In this project, we explored an insurance dataset to predict both crash costs and crash likelihood using multiple linear regression and binary logistic regression models. We built several models, carefully selecting predictors based on domain knowledge and statistical considerations, and applied scaling and sampling strategies to improve runtime for larger models.

For multiple linear regression, Model 1 (manually selected predictors) and Model 2 (stepwise selection on key numeric features) both performed reasonably well, with Model 2 slightly more flexible but Model 1 being more interpretable. We evaluated models using MSE, RMSE, R², and residual plots, confirming that coefficients generally made sense and there were no major multicollinearity concerns among predictors.

For binary logistic regression, we compared three approaches: manually selected predictors, interactions with scaled numeric variables, and stepwise selection on a random 50% sample. Evaluation metrics including accuracy, sensitivity, specificity, F1 score, AUC, and confusion matrices were used to assess performance. The models showed consistent patterns where higher-risk indicators (teen drivers, revoked license, more tickets) were associated with higher crash probability.

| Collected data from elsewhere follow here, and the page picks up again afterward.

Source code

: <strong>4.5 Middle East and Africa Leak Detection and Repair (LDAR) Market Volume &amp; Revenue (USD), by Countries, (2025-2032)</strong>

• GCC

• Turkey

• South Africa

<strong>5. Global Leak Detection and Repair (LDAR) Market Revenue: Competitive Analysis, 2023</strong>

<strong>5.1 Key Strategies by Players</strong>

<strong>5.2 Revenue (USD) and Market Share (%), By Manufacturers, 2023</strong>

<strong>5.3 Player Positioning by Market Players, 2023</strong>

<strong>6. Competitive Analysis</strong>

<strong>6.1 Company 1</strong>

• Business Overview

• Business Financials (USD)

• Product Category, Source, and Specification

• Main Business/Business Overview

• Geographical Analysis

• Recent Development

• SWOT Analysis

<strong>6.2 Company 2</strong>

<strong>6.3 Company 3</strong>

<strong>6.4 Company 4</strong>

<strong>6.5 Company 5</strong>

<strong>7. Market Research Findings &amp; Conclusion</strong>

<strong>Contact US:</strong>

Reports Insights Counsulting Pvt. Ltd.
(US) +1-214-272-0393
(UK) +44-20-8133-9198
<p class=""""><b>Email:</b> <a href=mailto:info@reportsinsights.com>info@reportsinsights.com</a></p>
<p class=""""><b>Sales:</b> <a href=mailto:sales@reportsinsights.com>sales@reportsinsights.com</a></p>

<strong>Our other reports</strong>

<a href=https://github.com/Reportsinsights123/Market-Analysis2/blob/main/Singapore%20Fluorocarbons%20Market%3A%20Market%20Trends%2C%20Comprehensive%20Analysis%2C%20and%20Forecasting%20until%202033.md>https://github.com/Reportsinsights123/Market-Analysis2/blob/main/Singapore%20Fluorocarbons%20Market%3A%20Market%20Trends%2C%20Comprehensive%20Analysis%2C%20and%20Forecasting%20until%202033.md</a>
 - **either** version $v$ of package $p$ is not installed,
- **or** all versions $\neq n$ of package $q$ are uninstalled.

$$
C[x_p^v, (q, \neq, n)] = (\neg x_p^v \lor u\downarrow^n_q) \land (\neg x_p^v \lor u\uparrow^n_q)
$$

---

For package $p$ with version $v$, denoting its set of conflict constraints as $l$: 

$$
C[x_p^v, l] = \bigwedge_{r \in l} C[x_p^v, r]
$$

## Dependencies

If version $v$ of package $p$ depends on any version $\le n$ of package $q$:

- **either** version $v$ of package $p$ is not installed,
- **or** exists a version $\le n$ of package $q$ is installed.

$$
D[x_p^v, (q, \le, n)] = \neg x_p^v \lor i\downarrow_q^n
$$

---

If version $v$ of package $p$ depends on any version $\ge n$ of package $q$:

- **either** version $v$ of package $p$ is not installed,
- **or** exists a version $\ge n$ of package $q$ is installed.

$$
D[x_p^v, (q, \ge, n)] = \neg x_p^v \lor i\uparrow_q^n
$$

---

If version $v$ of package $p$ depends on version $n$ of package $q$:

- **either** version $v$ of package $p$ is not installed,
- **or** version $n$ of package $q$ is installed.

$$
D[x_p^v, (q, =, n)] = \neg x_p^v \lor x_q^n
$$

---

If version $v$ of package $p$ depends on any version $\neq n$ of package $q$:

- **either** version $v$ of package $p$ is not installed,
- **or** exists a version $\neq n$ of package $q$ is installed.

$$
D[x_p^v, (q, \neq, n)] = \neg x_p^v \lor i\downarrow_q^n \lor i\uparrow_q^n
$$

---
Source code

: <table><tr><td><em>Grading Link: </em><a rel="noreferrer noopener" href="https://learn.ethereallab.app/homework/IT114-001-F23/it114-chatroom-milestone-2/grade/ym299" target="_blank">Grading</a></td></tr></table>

Overall, we prioritized models that were interpretable and statistically sound, even if they had slightly lower performance, since understanding the effect of risk factors is critical for insurance decision-making. The final selected models provide a balance of predictive power, simplicity, and interpretability, making them suitable for practical use in risk assessment.